What to produce:
Your answer must match the records word for word and contain no pictures.

Extracted data entries:

------------------------------------------------------------------------

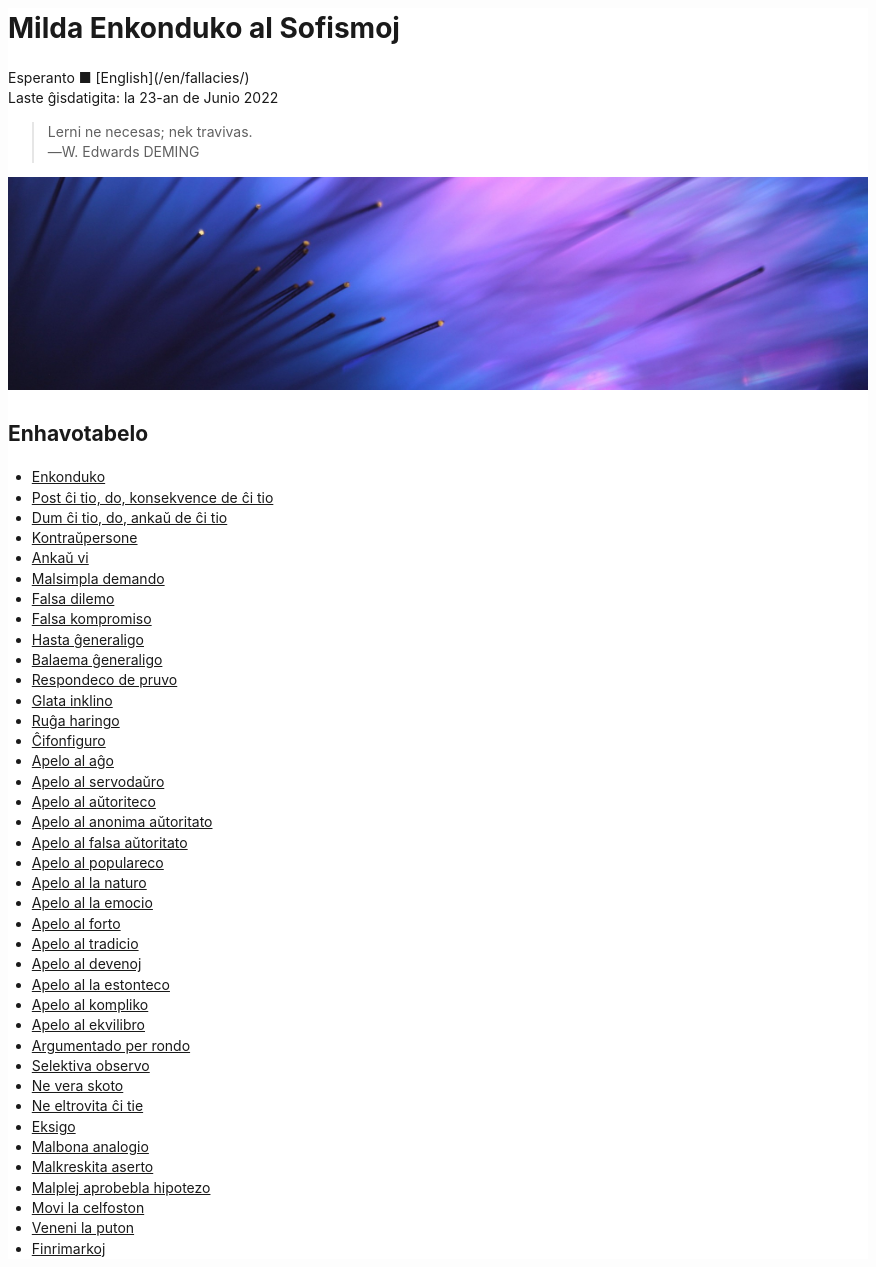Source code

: Milda Enkonduko al Sofismoj
===========================

<div class="center">Esperanto ■ [English](/en/fallacies/)</div>
<div class="center">Laste ĝisdatigita: la 23-an de Junio 2022</div>

>Lerni ne necesas; nek travivas.<br>
>―W. Edwards DEMING

<img src="/bil/wallhaven-73145-1008x250.webp" style="display: block; width: 100%; margin-left: auto; margin-right: auto;" alt="wallhaven-333472" title="wallhaven-333472"/>


<a name="et">Enhavotabelo</a>
-----------------------------

- [Enkonduko](#enkonduko)
- [Post ĉi tio, do, konsekvence de ĉi tio](#post)
- [Dum ĉi tio, do, ankaŭ de ĉi tio](#dum)
- [Kontraŭpersone](#kontrauxpersone)
- [Ankaŭ vi](#ankauxvi)
- [Malsimpla demando](#malsimplademando)
- [Falsa dilemo](#falsadilemo)
- [Falsa kompromiso](#falsakompromiso)
- [Hasta ĝeneraligo](#hasta)
- [Balaema ĝeneraligo](#balaema)
- [Respondeco de pruvo](#pruvo)
- [Glata inklino](#glata)
- [Ruĝa haringo](#rugxaharingo)
- [Ĉifonfiguro](#cxifonfiguro)
- [Apelo al aĝo](#agxo)
- [Apelo al servodaŭro](#servodauxro)
- [Apelo al aŭtoriteco](#auxtoriteco)
- [Apelo al anonima aŭtoritato](#anonimaauxtoritato)
- [Apelo al falsa aŭtoritato](#falsaauxtoritato)
- [Apelo al populareco](#populareco)
- [Apelo al la naturo](#naturo)
- [Apelo al la emocio](#emocio)
- [Apelo al forto](#forto)
- [Apelo al tradicio](#tradicio)
- [Apelo al devenoj](#devenoj)
- [Apelo al la estonteco](#estonteco)
- [Apelo al kompliko](#kompliko)
- [Apelo al ekvilibro](#ekvilibro)
- [Argumentado per rondo](#rondo)
- [Selektiva observo](#selektiva)
- [Ne vera skoto](#skoto)
- [Ne eltrovita ĉi tie](#eltrovi)
- [Eksigo](#eksigo)
- [Malbona analogio](#malbonaanalogio)
- [Malkreskita aserto](#malkreskita)
- [Malplej aprobebla hipotezo](#malplej)
- [Movi la celfoston](#movi)
- [Veneni la puton](#veneni)
- [Finrimarkoj](#finrimarkoj)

------------------------------------------------------------------------

Your response:
Source code

: Milda Enkonduko al Sofismoj
===========================

<div class="center">Esperanto ■ [English](/en/fallacies/)</div>
<div class="center">Laste ĝisdatigita: la 23-an de Junio 2022</div>

>Lerni ne necesas; nek travivas.<br>
>―W. Edwards DEMING

<img src="/bil/wallhaven-73145-1008x250.webp" style="display: block; width: 100%; margin-left: auto; margin-right: auto;" alt="wallhaven-333472" title="wallhaven-333472"/>


<a name="et">Enhavotabelo</a>
-----------------------------

- [Enkonduko](#enkonduko)
- [Post ĉi tio, do, konsekvence de ĉi tio](#post)
- [Dum ĉi tio, do, ankaŭ de ĉi tio](#dum)
- [Kontraŭpersone](#kontrauxpersone)
- [Ankaŭ vi](#ankauxvi)
- [Malsimpla demando](#malsimplademando)
- [Falsa dilemo](#falsadilemo)
- [Falsa kompromiso](#falsakompromiso)
- [Hasta ĝeneraligo](#hasta)
- [Balaema ĝeneraligo](#balaema)
- [Respondeco de pruvo](#pruvo)
- [Glata inklino](#glata)
- [Ruĝa haringo](#rugxaharingo)
- [Ĉifonfiguro](#cxifonfiguro)
- [Apelo al aĝo](#agxo)
- [Apelo al servodaŭro](#servodauxro)
- [Apelo al aŭtoriteco](#auxtoriteco)
- [Apelo al anonima aŭtoritato](#anonimaauxtoritato)
- [Apelo al falsa aŭtoritato](#falsaauxtoritato)
- [Apelo al populareco](#populareco)
- [Apelo al la naturo](#naturo)
- [Apelo al la emocio](#emocio)
- [Apelo al forto](#forto)
- [Apelo al tradicio](#tradicio)
- [Apelo al devenoj](#devenoj)
- [Apelo al la estonteco](#estonteco)
- [Apelo al kompliko](#kompliko)
- [Apelo al ekvilibro](#ekvilibro)
- [Argumentado per rondo](#rondo)
- [Selektiva observo](#selektiva)
- [Ne vera skoto](#skoto)
- [Ne eltrovita ĉi tie](#eltrovi)
- [Eksigo](#eksigo)
- [Malbona analogio](#malbonaanalogio)
- [Malkreskita aserto](#malkreskita)
- [Malplej aprobebla hipotezo](#malplej)
- [Movi la celfoston](#movi)
- [Veneni la puton](#veneni)
- [Finrimarkoj](#finrimarkoj)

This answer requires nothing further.